The cobra pose is a simple exercise that is excellent for strengthening the whole back, including the lower and upper back. Done regularly, it also helps to increase the flexibility of the spine.
To do the pose, you will lay on a flat, firm surface with some cushioning. A bed is too soft. A rug, a yoga mat or exercise pad are good options. Hard wood floors are fine as long as that is comfortable for you.
Here is a pretty good video of how to do the cobra pose (less than 2 minutes long). Thanks to Pete Guinosso for posting it. I chose this video because he gives details that I think are important and he doesn't go for the big dramatic arch. For me, attention to details and alignment are more important than aiming for an impressive pose.
Some of the key things to keep in mind when doing the cobra are:
-press toes (toe nails) into the floor to keep you grounded/stable
-keep heels aimed toward ceiling for proper leg alignment
-gently tuck tailbone under
-keep abdominal muscles engaged (slightly tightened or pulled in)
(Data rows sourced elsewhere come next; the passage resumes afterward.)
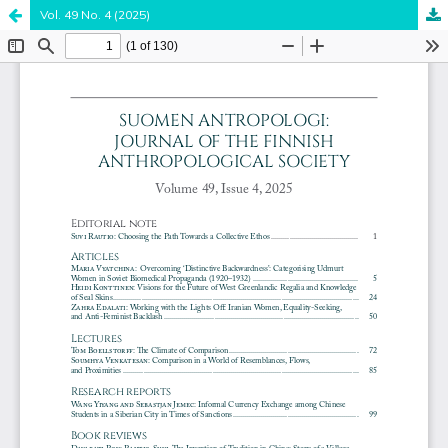
Vol. 49 No. 4 (2025)
Hosted by
the Federation of Finnish Learned Societies
.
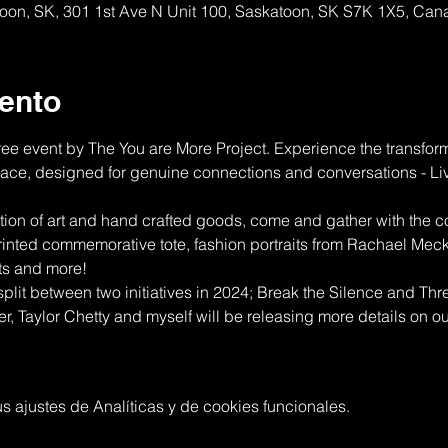
atoon, SK, 301 1st Ave N Unit 100, Saskatoon, SK S7K 1X5, Ca
ento
ree event by The You are More Project. Experience the transfo
space, designed for genuine connections and conversations - L
ction of art and hand crafted goods, come and gather with the co
rinted commemorative tote, fashion portraits from Rachael Meck
ts and more!
 split between two initiatives in 2024; Break the Silence and Thre
 Taylor Chetty and myself will be releasing more details on our 
 ajustes de Analíticas y de cookies funcionales.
-stretch the spine long (stretching it away from your hips)
-don't toss head backward; keep neck long and only slightly curved
-slide shoulder blades down the back and toward each other
-keep elbows in at the side of your body
-let your chest open and move forward (known in Anusara yoga as heart opening).
This pose should not strain your neck. If you feel neck discomfort you might be arching your neck too much or holding too much tension in your shoulders. To alleviate neck discomfort in this pose, try one of these tips:
-changing the tilt of you head by adding a slight tuck of your chin -be sure to keep your shoulders down
-don't push your arms too straight, keep a bend at the elbows.
It also should not strain the low back. If you feel discomfort in the low back be sure to:
-keep spine long and stretched away from pelvis and hips
-tuck your tailbone (gently) toward the floor
-draw your navel toward your spine (engaging your abs).
If theses tips on preventing strain do not take away the discomfort, I suggest not doing the exercise until you have a yoga instructor or personal trainer instruct you in person.
This pose is gentle enough that you can do repetitions of it or try increasing how long you stay in the pose (start with holding it for 15 seconds and then slowly...over days or weeks...work up to holding it for a minute) and it can be done every day. As with all exercise, don't do anything against your doctors advice, especially if you are experiencing pain or recovering from an injury or surgery.